E… porque não a eutanásia?

Espera-se que uma lei que valide a eutanásia venha a constituir também um marco civilizacional.

A Lei 25/2012, de 16.07, que estabeleceu as bases do instituto jurídico Testamento Vital (T.V.), é considerada um avanço cultural, atendendo a constrangimentos educacionais, temperamentais e religiosos da nossa sociedade, onde o culto dos mortos e a indefinição em torno do significado da vida deram origem a interpretações díspares sobre a forma como a existência do homem deve e merece ser entendida. Juridicamente, o T.V. constitui o exercício de um direito na medida em que cada um tem “jus” à dignidade humana em todo o ciclo da sua vida.

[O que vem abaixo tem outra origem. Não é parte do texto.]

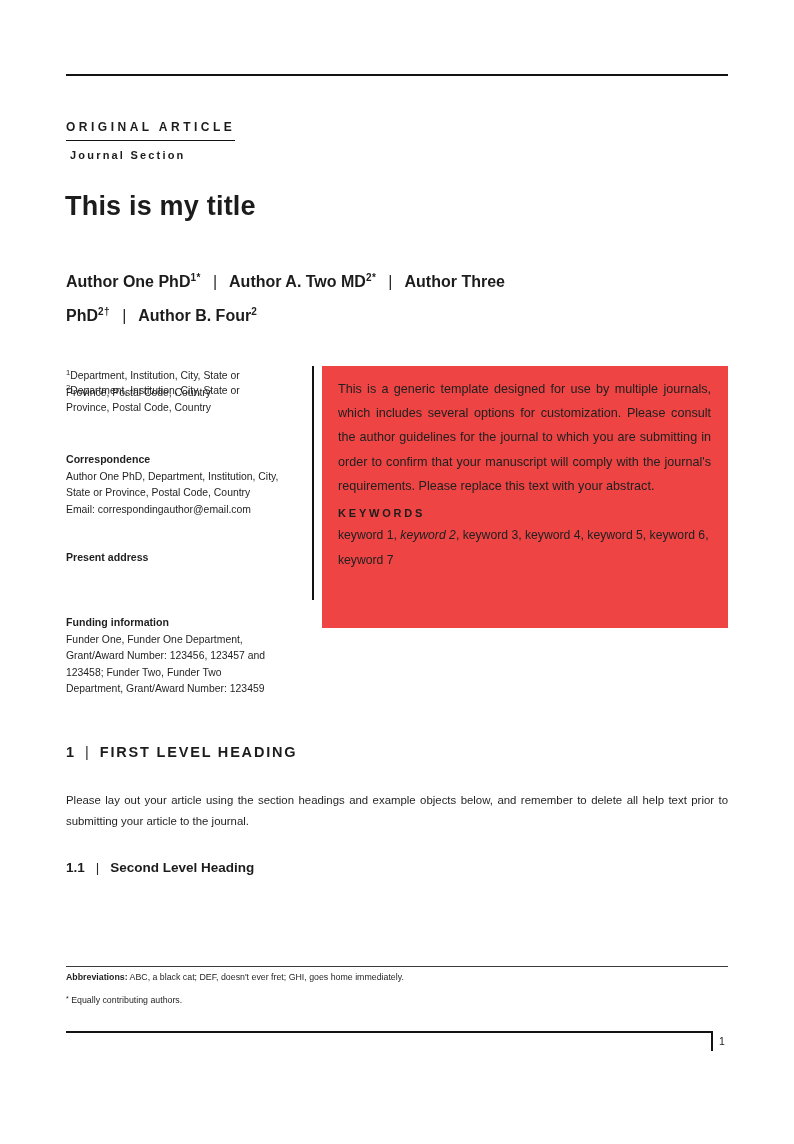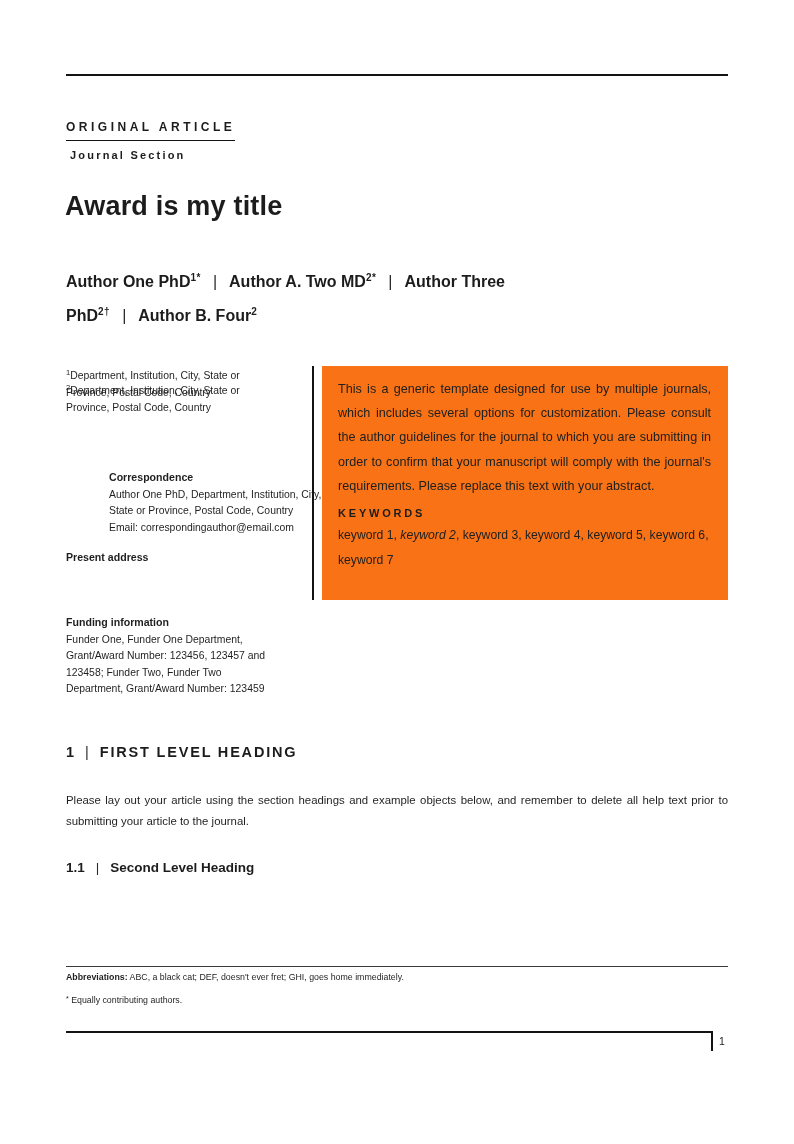--- a/index.html
+++ b/index.html
@@ -71,7 +71,7 @@
   <div class="eyebrow">ORIGINAL ARTICLE</div>
   <div class="journal-section">Journal Section</div>
 
-  <h1 class="title" style="margin:0;">Award is my title</h1>
+  <h1 class="title" style="margin:0;">This is my title</h1>
 
   <div class="authors"><span><span>Author One PhD</span><span class="sup">1*</span></span><span class="author-sep">|</span><span><span>Author A. Two MD</span><span class="sup">2*</span></span><span class="author-sep">|</span><span><span>Author Three PhD</span><span class="sup">2†</span></span><span class="author-sep">|</span><span><span>Author B. Four</span><span class="sup">2</span></span></div>
 

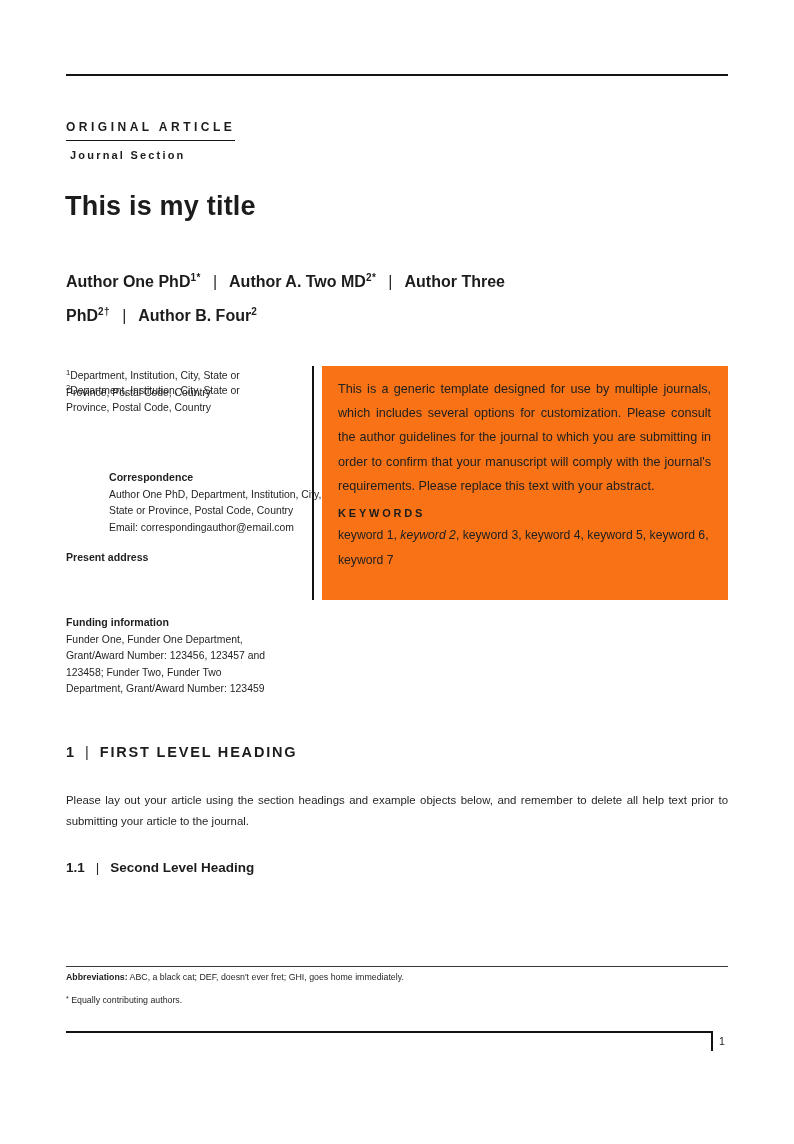--- a/index.html
+++ b/index.html
@@ -37,7 +37,7 @@
 
   
   .vline{position:absolute;left:312px;top:366px;width:2px;height:234px;background:#131313;}
-  .abstract-box{position:absolute;left:322px;top:366px;width:406px;height:234px;background:#f97316;
+  .abstract-box{position:absolute;left:322px;top:366px;width:406px;height:262px;background:#ef4444;
                 padding:11px 17px 0 16px;box-sizing:border-box;}
   .abstract-text{font-size:12.6px;line-height:24.2px;text-align:justify;color:#202020;
                  hyphens:auto;-webkit-hyphens:auto;}

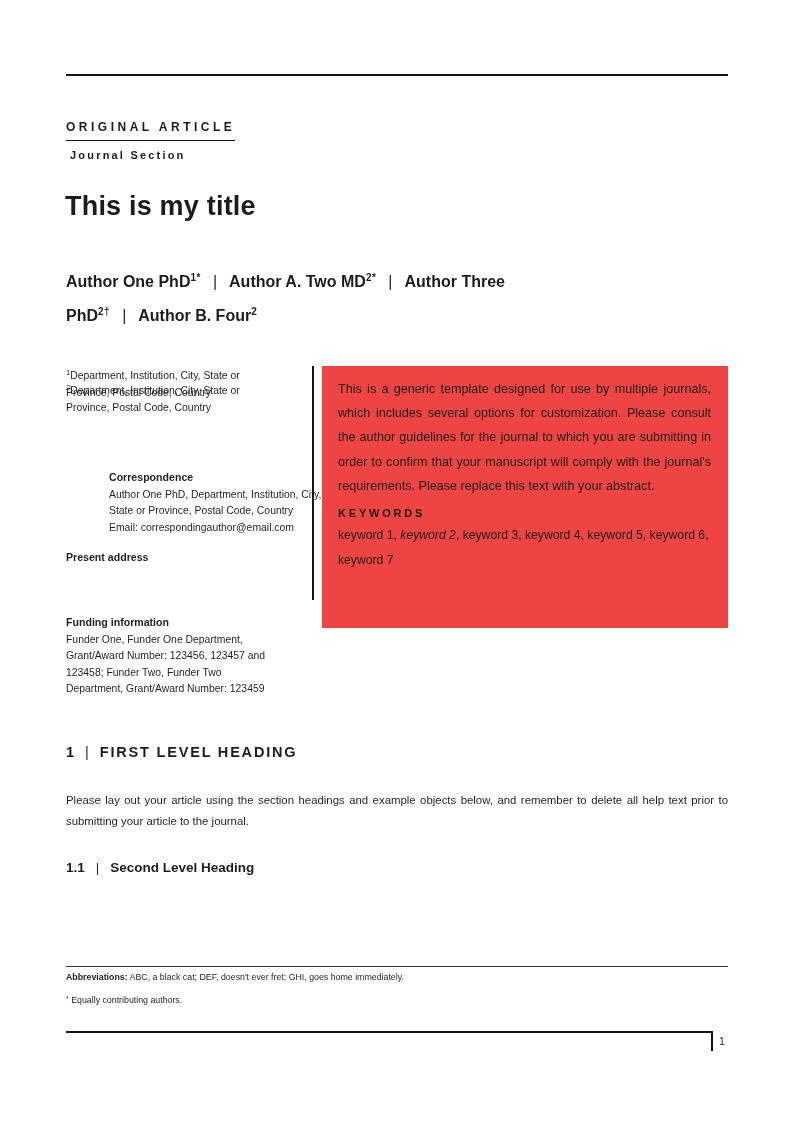--- a/index.html
+++ b/index.html
@@ -31,7 +31,7 @@
   .block-heading{font-weight:700;font-size:10.6px;margin-bottom:1px;}
   .aff1{top:365px;}
   .aff2{top:380px;}
-  .corr{top:469px;margin-left:43px;}
+  .corr{top:451px;}
   .present{top:549px;}
   .funding{top:614px;}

Assim sucede, nomeadamente, quando alguém, em estado terminal e podendo não estar em perfeito domínio da sua vontade e consciência, quer dispor como e em que condições deseja morrer, quando o decesso é inevitável.

Estado terminal significa uma situação patológica idónea, clinicamente comprovada, para conduzir à morte. Focando no dispositivo do artigo 2.º, n.º 2., a), b) e c) da Lei, o testador manifesta o seu desejo para que o seu falecimento seja digno, evitando que lhe sejam ministradas terapias a fim de prolongar artificialmente uma vida não consciente, em suma, por uma boa qualidade de morte, evitando um tratamento fútil, ou cuidados paliativos, com vista tão só para prolongar a vida, sustentando um estado vegetativo, de não retorno, ou suportar um sofrimento doloroso de nulo efeito recuperador – altura em que o paliativo mais se assemelha a uma agressão à vida do que o respeito por ela. Neste aspecto, o T.V. assemelha-se à ortonásia, que se desenvolve numa relação médico/paciente ou família, por via da qual se procede à suspensão ou limitação de tratamento que prolongue a vida em caso de doença em fase terminal ou incurável.

Sucede que, no caso da eutanásia, esta envolve um acto consciente, controlado e assistido para provocar ou acelerar a morte de alguém, mesmo quando esse alguém, num estado de não domínio da sua vontade, peça para que o processo da sua morte seja abreviado, por ex: para não sofrer ou evitar um estado doloroso.

Tanto o T.V. como a eutanásia têm como destinatário o paciente em estado terminal. O que os distingue é que no primeiro evita-se prolongar a vida e na segunda há uma acção para abreviar a vida. Enquanto não houver uma lei, a eutanásia constitui um crime, o T.V. não. Neste quadrante, uma questão basilar se coloca: “não prolongar a vida” não será sinónimo de “abreviar a vida”? Parece que sim. Na verdade, prolonga-se ou abrevia-se o que ainda existe. O efeito real tanto num como noutro caso é o mesmo: a morte.

Não deixa, por isso, de se estranhar a posição dos que advogam a inconstitucionalidade da lei que venha a reconhecer o instituto jurídico de eutanásia, quando não o fizeram tratando-se da Lei 25/2012, promulgada que foi pelo então PR – Aníbal Cavaco Silva. Note-se que a Constituição da República dispõe que a vida humana é inviolável (artigo 24º, 1.º). Ora bem. A vida só tem sentido num corpo que a sustenta. Violar é ‘tratar com desrespeito’ (Dicionário Houaiss da Língua Portuguesa). Nas circunstâncias apontadas, não libertar um corpo do estado moribundo, vegetativo ou da extrema dor, seria torturá-lo, humilhá-lo e oprimi-lo, e por via disso consagrar a negação da própria singularidade e grandiosidade da vida.

Espera-se que uma lei que valide a eutanásia venha a constituir também um marco civilizacional.